Intercontinental Hotels, all of which carry ratings
within the Triple B bracket and may have to be more
cautious about their approach to pricing, bankers say.
“It’s clear investors are being relatively price
sensitive,” a second syndicate banker said. “It is
not the market for people who are looking for
opportunistic funding.”
The issuers in the pipeline are to some extent
idiosyncratic and so should not be taken as a
direct reflection of investor appetite overall, a
third syndicate banker said.
“Each has its own story and peculiarity, and
there’ll be a price to get them done,” he said.

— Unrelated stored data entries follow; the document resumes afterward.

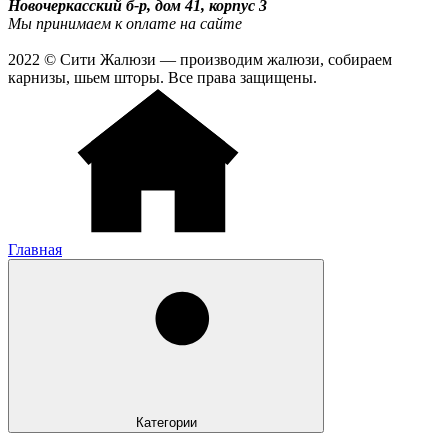
Новочеркасский б-р, дом 41, корпус 3
Мы принимаем к оплате на сайте
2022 © Сити Жалюзи — производим жалюзи, собираем
карнизы, шьем шторы. Все права защищены.
Главная
Категории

“I want to see where a credit like Saint-Gobain
or Telefonica comes.”

MARKET FEARS
Fears about the end of the cycle and a poor earnings
season have generated what BAML analysts call an
exodus out of corporate bonds towards safer ground
such as government debt and money markets.
High-grade funds recorded their eleventh
week of outflows in a row last week, according to
BAML analysts.
One problem at present is that Triple B credits
are skewed towards cyclical sectors that investors
are avoiding, such as autos, a DCM banker said.
Triple B companies have printed just under
€125bn in the European corporate market this
year, according to IFR data, out of a total €197bn.
Those golden times could soon be over.
“The psychology of the market has turned,” a
third syndicate banker said.
Despite the volatility, bankers do not feel as if there
will be a problem getting any of the deals done.
“There’s a difference between pricing impact
and an execution risk impact,” the second syndicate
banker said. “For me, it’s more a pricing discussion
than a ‘don’t want to buy anything’ discussion.”